This Is What I Didn’t Realize Adulthood Was All About

Whether I like it or not, I am now officially an adult. My parents sold my childhood home, I begrudgingly graduated from college in May, I no longer drink wine out of a solo cup, and I now say things like “who is making that ruckus?!”

I previously thought that I had reached adulthood at 13 when I was forced to memorize hebrew prayers on my iPod color and invite 200 of my closest friends and relatives to a Nikki @ Nite themed party. My rabbi presented me with my new status as a Jewish adult and my very own Manischewitz glass. My braces glistened in the neon lights of the dance hall as we all danced the horah. I still have store credit at Tiffany’s.

I thought again that I had reached adulthood at 15, when my mother presented me with ‘The Care and Keeping of You: The Body Book for Younger Girls, Revised Edition,’ and told me to consult the book when I noticed “changes.” Unfortunately, the book lacked a Frequently Asked Questions section, and I still to this day have many unanswered questions. When did that get there? What’s a pap smear!? That goes where!?

And again, at 17 when I got my license, at 18 when I could vote, and at 21 when I had my first legal drink…

But it seems that now, at 22, I have finally, actually, really, reached adulthood. I pay the rent, cable and a Poland Spring water dispenser bill. I have a job, a car, and a 401k. My dad borrows my HBOgo password. And while hoards of college kids celebrate the return of another semester, I’m still in the midst of just another work week.

I just celebrated my three-month workiversary alone at my cubicle, and it made me sad. (Mostly because nobody brought me a gluten-free dairy-free cake.) Adulthood and young professional life is lonely. My daily social interactions consist of brief conversations with my colleagues and shaking my head at the men who catcall me on Mass. Ave.

The great diaspora of graduation leaves recent grads, for the first time in our lives, without a central meeting place. I can no longer set up shop in a Tufts dining hall for hours at a time to gossip with each influx of friends as they come to lunch. Gone are the Tuesday pub nights at the local “townie” bar, where, if you could rally a crew to go, promised cheap pitchers and questionable decisions. My friends have dispersed across the country and world, linked by group texts, Instagram tags and snapchats. We are left only with the memories of the hours spent lounging on our porch and stuffing our faces with greasy late-night pizza.

Communities are the crux of human civilization. The Greeks threw dartys in agoras the original frat basements,) the pilgrims pregamed in Plymouth, and the cavemen and women hotboxed their caves. A central meeting place offers congruity, community, and cake. I am currently lacking one.
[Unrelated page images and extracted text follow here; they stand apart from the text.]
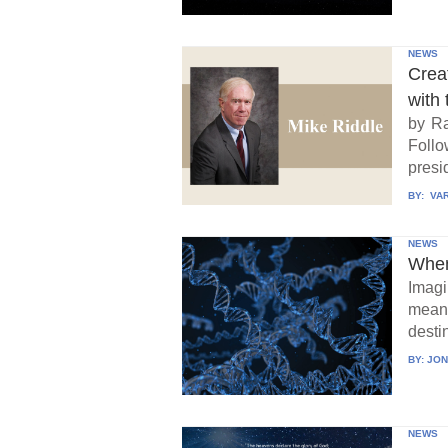
NEWS
Crea
with 
by Ra
Follo
presid
BY:
VAR
NEWS
When
Imagi
means
destin
BY:
JON
NEWS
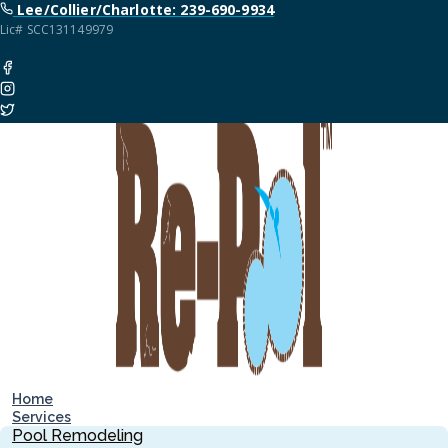
Lee/Collier/Charlotte: 239-690-9934
Lic# SCC131149979
Home
Services
Pool Remodeling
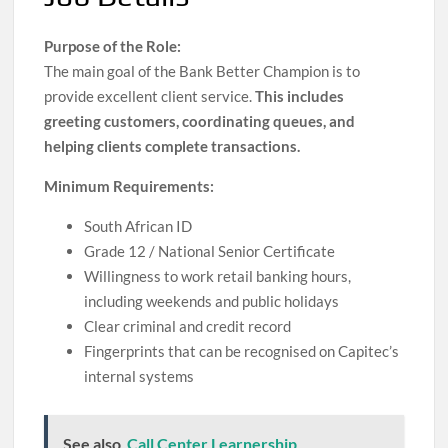
Purpose of the Role:
The main goal of the Bank Better Champion is to
provide excellent client service.
This includes
greeting customers, coordinating queues, and
helping clients complete transactions.
Minimum Requirements:
South African ID
Grade 12 / National Senior Certificate
Willingness to work retail banking hours,
including weekends and public holidays
Clear criminal and credit record
Fingerprints that can be recognised on Capitec’s
internal systems
See also
Call Center Learnership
Friends and How I Met Your Mother lied to me! Contrary to popular television, I don’t spend my workdays sitting in a coffee shop with my friends, or drinking beer every night (and not gaining weight) at the neighborhood bar. Work and workout schedules never seem to line up, and I’m lucky if my roommates and I are home at the same time, let alone willing to drink with me on a work night. Taylor Swift promised a balance of miserable and magical, oh yeah. But, honey, I’m still searching for the magic.
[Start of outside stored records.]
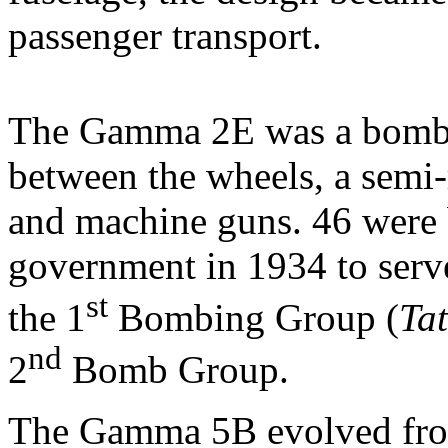
passenger transport.
The Gamma 2E was a bombe
between the wheels, a semi-r
and machine guns. 46 were 
government in 1934 to serv
st
the 1
Bombing Group (
Tat
nd
2
Bomb Group.
The Gamma 5B evolved fro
First the first time in my life I am not a member of a team, a sorority, or a daily participant in my family’s traditions. I miss walking out of my house on College Ave., where everybody knows my name. I miss the convenience of a frat party, promising a congregation of familiar characters. I miss my 15% student discount at JCrew.

The college bubble has been popped, and I am aimlessly drifting like that plastic bag Katy Perry sings about in that catchy tune that plays on the radio. I’m caught somewhere between Hannah Horvath and Liz Lemon- not quite ready to work on my night cheese but also not quite ready to expose my nipples to Brooklyn. I feel underprepared and underwhelmed about what’s in store. Also, I’ve been spending a lot of money in stores.

It’s silly to me that I spent hours learning how to fairly divide a rhubarb pie between dinner guests, yet I don’t possess the skills to bake said pie. It’s bizarre that I can describe for you the postmodern hyperspace of ‘The Matrix’ and how it relates to Jameson’s ‘Postmodernism and The City,’ but I cannot describe for you how to navigate the city in which I live. Do people acquire these skills in their twenties? Are there classes I should know about? Will Morpheus be visiting soon?

I now understand why people go to graduate school. I want structure, I want establishment, I want routine, I want a puppy. But since I can’t yet afford vet bills, I’d settle for a neighborhood bar- a watering hole to call my own, that promises familiar faces, a new community, and some sort of deals on beer.

I’m optimistic that with the right network of mutual friends and a persistent bar hopping schedule, a local pub and a sense of belong will be found. And as people move in and out of cities, jobs and relationships, new friendships will form. No amount of trivia nights or paint bars will replace the social experience of college, but hey, that’s what homecoming is for!